In December 2014, the Silk Road Fund began operation with an initial commitment of $40 billion and with the goals of following market principles and meeting or exceeding the best international standards of governance. China obviously wants to make it clear that Belt and Road projects will not foster or tolerate low technical, environmental, or governance standards.
The initiative, which has a financing goal of $1 trillion, neatly ties in the international expansion of China’s influence with the development of the country’s western and southern provinces, many of which are landlocked.

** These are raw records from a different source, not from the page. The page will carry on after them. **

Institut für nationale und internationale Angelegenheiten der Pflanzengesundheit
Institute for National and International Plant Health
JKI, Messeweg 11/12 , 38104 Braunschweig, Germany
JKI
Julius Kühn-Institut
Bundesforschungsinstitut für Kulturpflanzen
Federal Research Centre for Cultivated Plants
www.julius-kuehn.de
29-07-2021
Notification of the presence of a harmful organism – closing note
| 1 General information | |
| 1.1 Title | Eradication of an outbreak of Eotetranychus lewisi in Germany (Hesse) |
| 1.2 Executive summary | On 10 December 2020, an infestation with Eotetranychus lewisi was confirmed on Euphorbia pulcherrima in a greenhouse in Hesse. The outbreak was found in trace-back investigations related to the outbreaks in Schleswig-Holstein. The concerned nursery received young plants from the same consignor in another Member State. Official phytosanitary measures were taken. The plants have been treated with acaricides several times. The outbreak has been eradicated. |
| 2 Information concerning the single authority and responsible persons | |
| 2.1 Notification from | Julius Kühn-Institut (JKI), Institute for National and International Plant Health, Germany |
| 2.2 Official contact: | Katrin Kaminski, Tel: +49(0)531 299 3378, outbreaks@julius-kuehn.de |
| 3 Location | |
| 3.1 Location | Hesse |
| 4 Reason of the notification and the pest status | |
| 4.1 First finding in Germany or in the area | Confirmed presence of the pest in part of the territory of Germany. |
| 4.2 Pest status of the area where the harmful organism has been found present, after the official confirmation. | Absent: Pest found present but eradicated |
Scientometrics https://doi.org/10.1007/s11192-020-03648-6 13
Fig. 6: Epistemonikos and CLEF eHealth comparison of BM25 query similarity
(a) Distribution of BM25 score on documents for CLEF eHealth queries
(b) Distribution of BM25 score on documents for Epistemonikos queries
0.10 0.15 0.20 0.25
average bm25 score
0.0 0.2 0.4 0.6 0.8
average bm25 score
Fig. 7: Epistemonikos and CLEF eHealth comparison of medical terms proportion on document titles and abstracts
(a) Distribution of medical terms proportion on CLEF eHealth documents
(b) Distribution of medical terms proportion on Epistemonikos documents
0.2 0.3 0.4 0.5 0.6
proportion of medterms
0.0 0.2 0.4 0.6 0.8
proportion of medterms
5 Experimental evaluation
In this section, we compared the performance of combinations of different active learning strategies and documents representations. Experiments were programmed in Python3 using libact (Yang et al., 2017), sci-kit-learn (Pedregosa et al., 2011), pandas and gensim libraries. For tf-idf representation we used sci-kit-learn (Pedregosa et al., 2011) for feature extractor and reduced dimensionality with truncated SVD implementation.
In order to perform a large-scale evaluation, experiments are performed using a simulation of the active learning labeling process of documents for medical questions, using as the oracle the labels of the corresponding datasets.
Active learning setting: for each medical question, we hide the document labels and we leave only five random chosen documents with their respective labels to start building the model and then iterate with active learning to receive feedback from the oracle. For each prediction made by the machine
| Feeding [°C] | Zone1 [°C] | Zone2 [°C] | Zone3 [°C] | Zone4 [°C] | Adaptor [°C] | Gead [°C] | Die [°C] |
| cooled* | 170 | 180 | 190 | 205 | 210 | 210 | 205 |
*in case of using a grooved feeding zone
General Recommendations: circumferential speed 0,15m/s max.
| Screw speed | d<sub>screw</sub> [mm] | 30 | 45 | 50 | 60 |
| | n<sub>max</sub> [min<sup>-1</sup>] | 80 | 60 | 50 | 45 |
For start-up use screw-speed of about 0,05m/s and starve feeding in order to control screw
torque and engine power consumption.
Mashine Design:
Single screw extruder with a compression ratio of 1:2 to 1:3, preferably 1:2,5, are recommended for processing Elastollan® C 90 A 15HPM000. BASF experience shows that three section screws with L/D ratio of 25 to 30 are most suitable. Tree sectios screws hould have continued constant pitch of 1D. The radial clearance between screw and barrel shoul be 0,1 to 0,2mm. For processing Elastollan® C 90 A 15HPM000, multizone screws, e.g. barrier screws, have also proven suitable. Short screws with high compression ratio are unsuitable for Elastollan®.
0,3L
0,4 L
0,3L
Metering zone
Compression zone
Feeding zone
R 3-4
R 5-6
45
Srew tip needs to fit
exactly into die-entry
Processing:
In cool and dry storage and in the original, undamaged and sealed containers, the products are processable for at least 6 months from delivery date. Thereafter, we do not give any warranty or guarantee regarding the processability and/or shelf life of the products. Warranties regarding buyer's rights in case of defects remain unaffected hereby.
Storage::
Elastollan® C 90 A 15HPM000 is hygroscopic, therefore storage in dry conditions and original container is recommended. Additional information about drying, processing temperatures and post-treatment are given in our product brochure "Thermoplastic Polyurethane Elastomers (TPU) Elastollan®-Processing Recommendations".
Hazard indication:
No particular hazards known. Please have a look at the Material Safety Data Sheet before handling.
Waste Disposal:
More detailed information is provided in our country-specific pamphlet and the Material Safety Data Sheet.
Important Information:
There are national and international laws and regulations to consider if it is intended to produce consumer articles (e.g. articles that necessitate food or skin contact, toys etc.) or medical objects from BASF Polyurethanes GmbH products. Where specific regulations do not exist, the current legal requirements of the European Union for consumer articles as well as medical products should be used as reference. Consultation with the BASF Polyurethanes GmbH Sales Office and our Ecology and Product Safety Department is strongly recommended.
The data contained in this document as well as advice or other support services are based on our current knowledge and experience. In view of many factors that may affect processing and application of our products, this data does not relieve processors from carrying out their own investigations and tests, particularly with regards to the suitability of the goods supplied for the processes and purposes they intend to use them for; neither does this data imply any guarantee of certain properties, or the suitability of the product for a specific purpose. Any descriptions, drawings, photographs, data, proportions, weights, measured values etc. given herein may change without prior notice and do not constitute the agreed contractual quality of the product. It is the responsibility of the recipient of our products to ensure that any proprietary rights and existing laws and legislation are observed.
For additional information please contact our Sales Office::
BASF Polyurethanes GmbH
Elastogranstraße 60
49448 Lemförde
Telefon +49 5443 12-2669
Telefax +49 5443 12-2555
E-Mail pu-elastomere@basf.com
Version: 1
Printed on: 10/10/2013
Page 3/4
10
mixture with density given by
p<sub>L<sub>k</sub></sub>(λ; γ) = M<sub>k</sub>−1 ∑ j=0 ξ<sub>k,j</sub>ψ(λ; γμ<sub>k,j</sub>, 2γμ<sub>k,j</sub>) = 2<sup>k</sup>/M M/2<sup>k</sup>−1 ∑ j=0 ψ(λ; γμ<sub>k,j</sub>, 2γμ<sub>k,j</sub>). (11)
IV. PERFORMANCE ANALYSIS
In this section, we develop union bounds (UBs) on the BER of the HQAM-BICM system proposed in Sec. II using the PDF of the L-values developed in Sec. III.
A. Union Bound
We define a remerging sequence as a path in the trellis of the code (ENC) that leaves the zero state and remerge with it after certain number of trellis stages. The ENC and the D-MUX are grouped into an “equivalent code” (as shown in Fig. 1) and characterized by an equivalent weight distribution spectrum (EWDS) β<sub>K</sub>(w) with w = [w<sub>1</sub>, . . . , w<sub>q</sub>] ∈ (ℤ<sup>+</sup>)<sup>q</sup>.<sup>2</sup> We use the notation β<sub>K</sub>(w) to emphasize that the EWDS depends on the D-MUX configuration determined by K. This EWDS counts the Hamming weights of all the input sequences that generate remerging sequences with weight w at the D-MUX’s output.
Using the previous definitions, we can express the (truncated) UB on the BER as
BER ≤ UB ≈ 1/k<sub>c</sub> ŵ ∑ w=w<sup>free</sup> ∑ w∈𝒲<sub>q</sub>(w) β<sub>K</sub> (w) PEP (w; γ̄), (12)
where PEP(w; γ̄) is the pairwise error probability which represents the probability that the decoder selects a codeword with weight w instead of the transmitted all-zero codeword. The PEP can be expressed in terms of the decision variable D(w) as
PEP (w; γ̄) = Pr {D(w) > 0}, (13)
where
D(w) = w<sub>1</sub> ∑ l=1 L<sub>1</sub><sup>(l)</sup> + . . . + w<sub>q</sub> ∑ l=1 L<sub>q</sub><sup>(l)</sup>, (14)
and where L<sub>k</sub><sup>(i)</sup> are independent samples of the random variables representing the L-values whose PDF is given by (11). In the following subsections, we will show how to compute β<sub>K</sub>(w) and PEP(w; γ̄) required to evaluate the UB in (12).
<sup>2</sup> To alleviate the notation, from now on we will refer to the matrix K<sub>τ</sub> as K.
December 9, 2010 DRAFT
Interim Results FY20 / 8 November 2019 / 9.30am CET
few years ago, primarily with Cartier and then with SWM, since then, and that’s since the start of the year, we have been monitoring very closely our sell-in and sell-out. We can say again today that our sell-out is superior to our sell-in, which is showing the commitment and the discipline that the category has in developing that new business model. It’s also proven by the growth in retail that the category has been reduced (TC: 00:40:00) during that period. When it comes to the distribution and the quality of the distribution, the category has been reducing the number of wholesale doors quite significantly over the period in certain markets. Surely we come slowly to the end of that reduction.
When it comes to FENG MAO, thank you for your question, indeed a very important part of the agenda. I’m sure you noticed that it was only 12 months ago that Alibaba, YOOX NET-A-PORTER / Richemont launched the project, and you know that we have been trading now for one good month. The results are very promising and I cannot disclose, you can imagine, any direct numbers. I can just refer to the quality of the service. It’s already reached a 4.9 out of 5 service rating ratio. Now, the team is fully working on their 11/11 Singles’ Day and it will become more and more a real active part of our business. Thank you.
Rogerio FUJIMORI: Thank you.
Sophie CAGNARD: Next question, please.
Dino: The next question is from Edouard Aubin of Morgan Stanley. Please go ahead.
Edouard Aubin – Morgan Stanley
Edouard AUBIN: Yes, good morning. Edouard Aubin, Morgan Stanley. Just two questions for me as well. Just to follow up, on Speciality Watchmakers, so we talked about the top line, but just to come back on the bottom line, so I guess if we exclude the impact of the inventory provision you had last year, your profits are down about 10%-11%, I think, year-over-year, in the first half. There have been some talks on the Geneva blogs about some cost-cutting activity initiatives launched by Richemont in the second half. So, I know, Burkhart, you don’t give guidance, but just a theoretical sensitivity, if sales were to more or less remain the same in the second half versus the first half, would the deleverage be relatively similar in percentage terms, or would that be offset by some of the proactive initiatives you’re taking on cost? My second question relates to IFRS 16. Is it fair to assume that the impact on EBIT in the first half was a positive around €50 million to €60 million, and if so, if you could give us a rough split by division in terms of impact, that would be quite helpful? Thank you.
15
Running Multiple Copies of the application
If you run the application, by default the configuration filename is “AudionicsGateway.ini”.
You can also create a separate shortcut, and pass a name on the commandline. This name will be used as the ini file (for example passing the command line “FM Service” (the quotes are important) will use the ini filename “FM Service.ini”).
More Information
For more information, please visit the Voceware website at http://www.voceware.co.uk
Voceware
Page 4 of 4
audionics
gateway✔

Some Chinese financial institutions also play a part in expanding the country’s role in international finance. The China Development Bank, for instance, makes overseas loans to Chinese corporations operating abroad, as well as to foreign corporations. At the end of 2015, overseas loans totaled $328 billion, about one-fifth of the institution’s overall loan portfolio. The Export-Import Bank of China allows the country to expand its influence abroad by providing financing for trade deals.
The strategy takes hold
China is clearly determined to exercise its role as a major global economic power through both direct and indirect means—influencing the existing world order but also trying to reshape the global monetary system to its own liking. The AIIB, for instance, helps Beijing put a stamp of legitimacy on China’s operations to extend its spheres of economic and political influence, even while subtly influencing the rules of the game.
The AIIB is a textbook example of China’s increasingly savvy and disciplined approach to international economic engagement, an approach that emphasizes constructive engagement rather than brute financial force. Beijing is using such institutions as a tool of international economic diplomacy that supplants China’s earlier bilateral approach, which sparked resentment even among some countries that were recipients of Chinese financing.
China is becoming a leading member of the international community—not, as the West prefers, by being co-opted into existing institutions under the current rules of the game, but on its own terms and by enticing other countries into the system of rules it wants to dictate.
ESWAR PRASAD is the Nandlal P. Tolani Senior Professor of Trade Policy in the SC Johnson College of Business at Cornell University and a senior fellow at the Brookings Institution.
This article draws from the author’s 2016 book, Gaining Currency: The Rise of the Renminbi.